LangGraph: Agents and Workflows in One Tool
People often ask: is LangGraph for agents or workflows? The answer is both. You get an agent when you use a loop with dynamic tool choice and the graph has a cycle (e.g. "agent" node → tools → back to "agent"). You get a workflow when you define a fixed graph with conditional edges and no cycle, or when the cycle is just "retry this node." So the same framework can implement either; the shape of the graph you write is what makes it agent vs workflow. I use the mental model above to decide which shape to build before I touch the code.
Multi-Agent Systems and Cascade Risk
Agents can call other agents or pass output to the next agent in a chain. That amplifies both flexibility and risk. One compromised or misbehaving agent can steer the rest—so you get cascade failures and security incidents.

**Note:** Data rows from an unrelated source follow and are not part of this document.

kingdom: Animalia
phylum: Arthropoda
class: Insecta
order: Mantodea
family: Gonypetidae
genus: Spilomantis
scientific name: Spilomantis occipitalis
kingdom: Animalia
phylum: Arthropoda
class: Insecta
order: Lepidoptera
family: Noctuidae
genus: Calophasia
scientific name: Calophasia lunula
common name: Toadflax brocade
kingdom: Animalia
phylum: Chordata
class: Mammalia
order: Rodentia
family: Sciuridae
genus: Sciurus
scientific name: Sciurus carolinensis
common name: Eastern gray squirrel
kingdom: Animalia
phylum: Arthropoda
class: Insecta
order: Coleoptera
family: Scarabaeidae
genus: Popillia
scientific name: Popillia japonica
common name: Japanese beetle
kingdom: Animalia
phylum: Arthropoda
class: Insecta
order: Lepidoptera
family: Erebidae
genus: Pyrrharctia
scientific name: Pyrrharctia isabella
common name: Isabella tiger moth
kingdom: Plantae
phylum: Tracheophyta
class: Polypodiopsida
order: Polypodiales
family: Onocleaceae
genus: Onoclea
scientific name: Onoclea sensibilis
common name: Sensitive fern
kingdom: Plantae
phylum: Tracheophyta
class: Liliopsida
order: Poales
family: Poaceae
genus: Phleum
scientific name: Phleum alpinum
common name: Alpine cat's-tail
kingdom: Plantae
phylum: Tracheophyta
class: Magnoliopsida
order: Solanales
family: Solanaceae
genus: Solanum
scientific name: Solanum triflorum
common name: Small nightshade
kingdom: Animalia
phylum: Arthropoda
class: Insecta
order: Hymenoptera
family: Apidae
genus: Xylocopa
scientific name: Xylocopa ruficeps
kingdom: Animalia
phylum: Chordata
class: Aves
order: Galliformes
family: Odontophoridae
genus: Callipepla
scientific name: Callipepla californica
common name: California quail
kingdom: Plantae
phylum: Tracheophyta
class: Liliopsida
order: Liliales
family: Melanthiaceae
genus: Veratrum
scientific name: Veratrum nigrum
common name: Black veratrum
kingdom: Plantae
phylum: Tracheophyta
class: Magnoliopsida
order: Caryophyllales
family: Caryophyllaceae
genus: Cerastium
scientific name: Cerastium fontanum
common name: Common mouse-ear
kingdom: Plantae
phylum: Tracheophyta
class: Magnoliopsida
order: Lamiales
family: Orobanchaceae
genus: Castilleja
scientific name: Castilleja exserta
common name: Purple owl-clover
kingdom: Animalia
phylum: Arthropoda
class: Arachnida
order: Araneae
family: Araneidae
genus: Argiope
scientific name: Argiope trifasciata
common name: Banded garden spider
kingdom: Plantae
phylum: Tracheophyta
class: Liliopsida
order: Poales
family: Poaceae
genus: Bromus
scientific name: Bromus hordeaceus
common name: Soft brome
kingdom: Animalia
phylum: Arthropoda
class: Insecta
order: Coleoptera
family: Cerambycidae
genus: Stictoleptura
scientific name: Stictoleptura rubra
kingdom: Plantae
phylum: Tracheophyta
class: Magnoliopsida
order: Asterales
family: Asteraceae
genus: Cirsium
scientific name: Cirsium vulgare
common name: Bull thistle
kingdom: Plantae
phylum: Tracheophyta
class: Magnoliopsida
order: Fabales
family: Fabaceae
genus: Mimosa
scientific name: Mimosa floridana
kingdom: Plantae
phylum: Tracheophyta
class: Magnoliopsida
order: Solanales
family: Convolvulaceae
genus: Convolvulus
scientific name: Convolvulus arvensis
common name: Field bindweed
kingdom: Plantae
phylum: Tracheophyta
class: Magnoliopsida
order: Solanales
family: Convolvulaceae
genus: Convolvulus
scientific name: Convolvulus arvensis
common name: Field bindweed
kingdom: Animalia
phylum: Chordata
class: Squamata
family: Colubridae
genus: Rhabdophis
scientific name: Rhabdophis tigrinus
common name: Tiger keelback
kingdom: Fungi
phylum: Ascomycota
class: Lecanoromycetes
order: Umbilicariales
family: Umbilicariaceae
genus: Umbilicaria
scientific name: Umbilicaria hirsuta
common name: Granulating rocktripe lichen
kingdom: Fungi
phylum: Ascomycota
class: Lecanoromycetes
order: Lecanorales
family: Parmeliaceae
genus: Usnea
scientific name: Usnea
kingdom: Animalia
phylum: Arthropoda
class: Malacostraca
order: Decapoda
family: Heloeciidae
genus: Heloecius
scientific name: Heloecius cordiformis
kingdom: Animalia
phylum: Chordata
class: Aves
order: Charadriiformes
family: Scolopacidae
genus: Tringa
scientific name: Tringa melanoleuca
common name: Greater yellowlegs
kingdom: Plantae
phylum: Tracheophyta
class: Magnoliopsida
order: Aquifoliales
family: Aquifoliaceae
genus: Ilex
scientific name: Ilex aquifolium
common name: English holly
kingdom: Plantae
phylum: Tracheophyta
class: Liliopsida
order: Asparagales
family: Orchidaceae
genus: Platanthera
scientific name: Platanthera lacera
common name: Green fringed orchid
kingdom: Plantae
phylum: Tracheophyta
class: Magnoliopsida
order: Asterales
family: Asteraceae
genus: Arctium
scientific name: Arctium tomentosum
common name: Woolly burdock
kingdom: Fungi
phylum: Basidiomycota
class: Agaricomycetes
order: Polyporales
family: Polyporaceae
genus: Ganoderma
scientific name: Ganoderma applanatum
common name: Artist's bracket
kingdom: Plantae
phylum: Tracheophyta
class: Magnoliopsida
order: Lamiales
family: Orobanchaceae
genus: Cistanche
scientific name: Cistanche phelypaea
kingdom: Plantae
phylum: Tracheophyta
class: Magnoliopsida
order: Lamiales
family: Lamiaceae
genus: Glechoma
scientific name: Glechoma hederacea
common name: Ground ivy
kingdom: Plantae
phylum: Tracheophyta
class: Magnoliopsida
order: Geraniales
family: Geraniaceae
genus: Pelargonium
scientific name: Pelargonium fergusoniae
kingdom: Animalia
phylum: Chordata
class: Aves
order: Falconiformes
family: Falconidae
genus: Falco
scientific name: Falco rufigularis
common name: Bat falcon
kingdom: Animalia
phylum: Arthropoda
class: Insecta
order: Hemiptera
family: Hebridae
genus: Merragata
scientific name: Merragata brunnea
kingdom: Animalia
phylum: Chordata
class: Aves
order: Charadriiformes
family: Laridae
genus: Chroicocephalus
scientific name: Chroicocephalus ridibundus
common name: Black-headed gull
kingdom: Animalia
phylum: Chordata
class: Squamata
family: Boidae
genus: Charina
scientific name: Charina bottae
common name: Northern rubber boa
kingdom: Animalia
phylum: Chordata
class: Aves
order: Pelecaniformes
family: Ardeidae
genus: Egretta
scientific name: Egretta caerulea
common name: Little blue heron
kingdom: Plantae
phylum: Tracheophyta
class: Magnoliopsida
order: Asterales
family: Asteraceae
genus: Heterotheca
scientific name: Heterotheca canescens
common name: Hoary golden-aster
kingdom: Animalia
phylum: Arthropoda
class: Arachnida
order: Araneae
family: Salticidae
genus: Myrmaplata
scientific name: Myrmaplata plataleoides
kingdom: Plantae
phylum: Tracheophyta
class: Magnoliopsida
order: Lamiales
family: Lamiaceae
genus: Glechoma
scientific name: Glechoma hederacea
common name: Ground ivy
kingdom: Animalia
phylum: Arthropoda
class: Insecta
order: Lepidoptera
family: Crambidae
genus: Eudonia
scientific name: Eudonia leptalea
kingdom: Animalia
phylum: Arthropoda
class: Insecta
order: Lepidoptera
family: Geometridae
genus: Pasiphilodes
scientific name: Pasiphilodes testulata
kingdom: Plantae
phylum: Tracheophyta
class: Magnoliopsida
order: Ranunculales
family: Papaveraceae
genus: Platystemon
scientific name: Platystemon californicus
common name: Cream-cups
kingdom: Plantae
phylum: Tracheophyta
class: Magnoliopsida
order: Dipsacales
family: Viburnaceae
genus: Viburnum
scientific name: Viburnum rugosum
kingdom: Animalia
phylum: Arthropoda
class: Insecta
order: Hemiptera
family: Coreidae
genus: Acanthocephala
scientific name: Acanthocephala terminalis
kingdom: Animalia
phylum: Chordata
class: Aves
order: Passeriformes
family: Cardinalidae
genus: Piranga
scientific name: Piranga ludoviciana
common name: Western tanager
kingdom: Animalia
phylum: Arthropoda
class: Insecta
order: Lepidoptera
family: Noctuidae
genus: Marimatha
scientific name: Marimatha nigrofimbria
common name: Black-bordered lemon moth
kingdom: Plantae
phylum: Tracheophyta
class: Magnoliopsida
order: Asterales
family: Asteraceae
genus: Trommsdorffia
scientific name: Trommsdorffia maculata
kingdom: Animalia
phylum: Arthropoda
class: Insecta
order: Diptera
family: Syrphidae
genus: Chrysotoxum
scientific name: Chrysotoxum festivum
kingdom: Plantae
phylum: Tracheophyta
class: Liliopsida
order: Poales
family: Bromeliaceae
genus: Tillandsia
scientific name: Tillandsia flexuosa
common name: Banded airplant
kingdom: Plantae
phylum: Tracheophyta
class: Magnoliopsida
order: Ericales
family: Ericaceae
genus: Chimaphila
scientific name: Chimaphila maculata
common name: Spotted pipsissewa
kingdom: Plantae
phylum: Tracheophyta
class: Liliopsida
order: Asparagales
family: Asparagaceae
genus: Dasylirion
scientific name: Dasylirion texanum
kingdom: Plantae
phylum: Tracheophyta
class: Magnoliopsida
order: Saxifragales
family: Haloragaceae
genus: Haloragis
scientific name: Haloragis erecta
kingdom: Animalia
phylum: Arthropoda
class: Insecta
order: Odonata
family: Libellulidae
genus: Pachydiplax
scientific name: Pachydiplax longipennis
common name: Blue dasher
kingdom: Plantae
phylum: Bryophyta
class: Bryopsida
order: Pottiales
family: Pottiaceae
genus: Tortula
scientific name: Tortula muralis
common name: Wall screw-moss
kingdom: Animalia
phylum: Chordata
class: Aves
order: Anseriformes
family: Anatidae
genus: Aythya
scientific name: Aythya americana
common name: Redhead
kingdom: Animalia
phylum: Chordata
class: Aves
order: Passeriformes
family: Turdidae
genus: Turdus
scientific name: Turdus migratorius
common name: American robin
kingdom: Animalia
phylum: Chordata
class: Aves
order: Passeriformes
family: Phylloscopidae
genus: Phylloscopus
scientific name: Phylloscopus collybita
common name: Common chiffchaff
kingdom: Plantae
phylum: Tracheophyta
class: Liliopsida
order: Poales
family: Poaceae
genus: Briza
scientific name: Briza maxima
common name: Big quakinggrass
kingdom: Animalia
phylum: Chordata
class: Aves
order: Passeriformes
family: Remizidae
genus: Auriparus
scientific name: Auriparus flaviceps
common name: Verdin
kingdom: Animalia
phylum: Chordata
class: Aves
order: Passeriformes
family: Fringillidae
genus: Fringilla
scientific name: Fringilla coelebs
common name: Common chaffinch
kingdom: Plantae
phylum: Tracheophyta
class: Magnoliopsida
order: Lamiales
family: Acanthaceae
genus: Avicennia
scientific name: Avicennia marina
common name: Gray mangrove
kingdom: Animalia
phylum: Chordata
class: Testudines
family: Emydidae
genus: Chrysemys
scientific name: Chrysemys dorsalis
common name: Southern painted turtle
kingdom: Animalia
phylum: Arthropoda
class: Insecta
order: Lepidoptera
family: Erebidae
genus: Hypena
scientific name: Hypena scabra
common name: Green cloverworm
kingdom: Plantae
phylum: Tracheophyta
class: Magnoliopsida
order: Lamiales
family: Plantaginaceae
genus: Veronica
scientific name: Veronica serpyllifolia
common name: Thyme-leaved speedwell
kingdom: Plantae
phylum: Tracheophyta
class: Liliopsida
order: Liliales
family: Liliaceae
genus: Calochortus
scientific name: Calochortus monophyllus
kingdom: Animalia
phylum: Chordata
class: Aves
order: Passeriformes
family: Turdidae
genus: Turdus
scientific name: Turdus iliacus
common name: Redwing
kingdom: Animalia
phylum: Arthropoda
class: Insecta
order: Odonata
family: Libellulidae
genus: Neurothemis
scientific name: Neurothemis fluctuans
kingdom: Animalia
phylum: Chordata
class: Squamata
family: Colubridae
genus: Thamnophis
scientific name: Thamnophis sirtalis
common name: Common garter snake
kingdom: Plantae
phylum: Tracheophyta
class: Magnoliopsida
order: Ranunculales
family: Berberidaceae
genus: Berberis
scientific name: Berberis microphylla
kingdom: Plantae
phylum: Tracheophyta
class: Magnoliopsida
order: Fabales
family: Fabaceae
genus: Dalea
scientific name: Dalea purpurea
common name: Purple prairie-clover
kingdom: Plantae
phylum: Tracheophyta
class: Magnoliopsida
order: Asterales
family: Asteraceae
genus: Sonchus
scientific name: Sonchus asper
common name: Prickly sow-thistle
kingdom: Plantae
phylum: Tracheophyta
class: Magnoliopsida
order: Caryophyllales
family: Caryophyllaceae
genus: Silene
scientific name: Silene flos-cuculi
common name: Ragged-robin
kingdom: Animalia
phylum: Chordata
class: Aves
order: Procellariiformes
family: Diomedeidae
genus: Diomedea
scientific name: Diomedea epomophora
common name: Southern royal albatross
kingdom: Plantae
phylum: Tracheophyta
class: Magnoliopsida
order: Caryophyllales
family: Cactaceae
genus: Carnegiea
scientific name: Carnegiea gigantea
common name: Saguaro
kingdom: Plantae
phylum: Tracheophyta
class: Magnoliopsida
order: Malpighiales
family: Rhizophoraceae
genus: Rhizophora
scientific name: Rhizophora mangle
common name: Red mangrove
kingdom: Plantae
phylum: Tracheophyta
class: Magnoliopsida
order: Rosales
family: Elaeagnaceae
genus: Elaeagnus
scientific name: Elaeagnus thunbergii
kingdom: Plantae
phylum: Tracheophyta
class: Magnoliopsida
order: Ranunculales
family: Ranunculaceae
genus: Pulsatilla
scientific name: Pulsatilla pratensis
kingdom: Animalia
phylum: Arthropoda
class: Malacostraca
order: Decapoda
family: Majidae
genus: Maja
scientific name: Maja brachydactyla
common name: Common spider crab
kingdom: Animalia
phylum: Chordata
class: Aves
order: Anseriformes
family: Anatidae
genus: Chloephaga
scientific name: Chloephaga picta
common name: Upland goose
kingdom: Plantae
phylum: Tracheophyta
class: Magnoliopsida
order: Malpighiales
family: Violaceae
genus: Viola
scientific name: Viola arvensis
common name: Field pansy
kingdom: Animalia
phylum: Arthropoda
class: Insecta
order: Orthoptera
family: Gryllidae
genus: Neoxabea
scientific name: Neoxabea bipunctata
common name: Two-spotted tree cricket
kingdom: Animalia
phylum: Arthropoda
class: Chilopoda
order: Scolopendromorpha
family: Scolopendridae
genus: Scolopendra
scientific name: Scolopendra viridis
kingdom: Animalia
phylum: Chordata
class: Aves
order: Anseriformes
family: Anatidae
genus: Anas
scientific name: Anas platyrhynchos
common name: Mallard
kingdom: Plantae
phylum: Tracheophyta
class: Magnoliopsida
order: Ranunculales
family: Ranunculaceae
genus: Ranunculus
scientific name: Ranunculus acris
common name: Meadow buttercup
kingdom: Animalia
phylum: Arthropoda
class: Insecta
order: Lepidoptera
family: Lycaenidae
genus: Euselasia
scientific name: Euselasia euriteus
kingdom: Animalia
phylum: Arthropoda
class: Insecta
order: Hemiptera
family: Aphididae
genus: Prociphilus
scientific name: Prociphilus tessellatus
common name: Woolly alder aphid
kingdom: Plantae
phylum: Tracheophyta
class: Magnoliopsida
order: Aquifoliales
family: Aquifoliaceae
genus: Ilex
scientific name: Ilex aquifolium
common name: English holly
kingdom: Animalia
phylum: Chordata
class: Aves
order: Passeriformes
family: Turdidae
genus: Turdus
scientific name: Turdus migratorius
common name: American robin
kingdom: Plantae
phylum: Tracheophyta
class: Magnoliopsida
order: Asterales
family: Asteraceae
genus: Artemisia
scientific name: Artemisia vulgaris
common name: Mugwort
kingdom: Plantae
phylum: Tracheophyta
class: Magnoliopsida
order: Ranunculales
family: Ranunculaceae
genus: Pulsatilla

I summarized that in multi-agent security and cascade risk. Production patterns (step limits, tool scope, verifying handoffs between agents) apply even more when you have multiple agents. So: single agent with a clear stop condition first; add more agents only when necessary, and then add verification at each handoff.
Key Takeaways
- Agent = observe–decide–act–reflect loop; topology and step count can change at runtime. Workflow = fixed graph; only the path through the graph varies.
- Workflows are easier to audit and secure; agents are better for open-ended tasks. Use workflows when the process is known; use agents only where the path can't be fixed in advance.
- Hybrids are possible: a workflow can contain an "agent" node for one sub-task, then resume the fixed graph.
- LangGraph (and similar tools) can implement both; the shape of the graph—cycle vs DAG, dynamic tool choice vs fixed nodes—determines which you have.
- Multi-agent setups increase cascade risk; cap steps, scope tools, and verify handoffs. See agentic chatbot and multi-agent security for patterns.
Written by Sourav Mishra. Full Stack Engineer, Next.js and AI.
Frequently Asked Questions
Q: Is LangGraph for agents or workflows? Both. You get an agent when you use loops and dynamic tool choice; you get a workflow when you define a fixed graph with conditional edges.
Q: Can one system be both? Yes. A workflow can have an "agent" node that runs an observe–decide–act loop for one sub-task, then returns control to the workflow.
Q: Where do I start building a real agent? Single loop: tools + LLM + stop condition. Building an agentic chatbot with the Vercel AI SDK has the pattern.
Q: Why are agents riskier than workflows? Agents can call tools in unpredictable order and count, so they're harder to audit and easier to abuse (e.g. runaway API calls). Workflows have a fixed graph, so you can enumerate and lock down every path. Use step limits and least-privilege tools when you do use agents.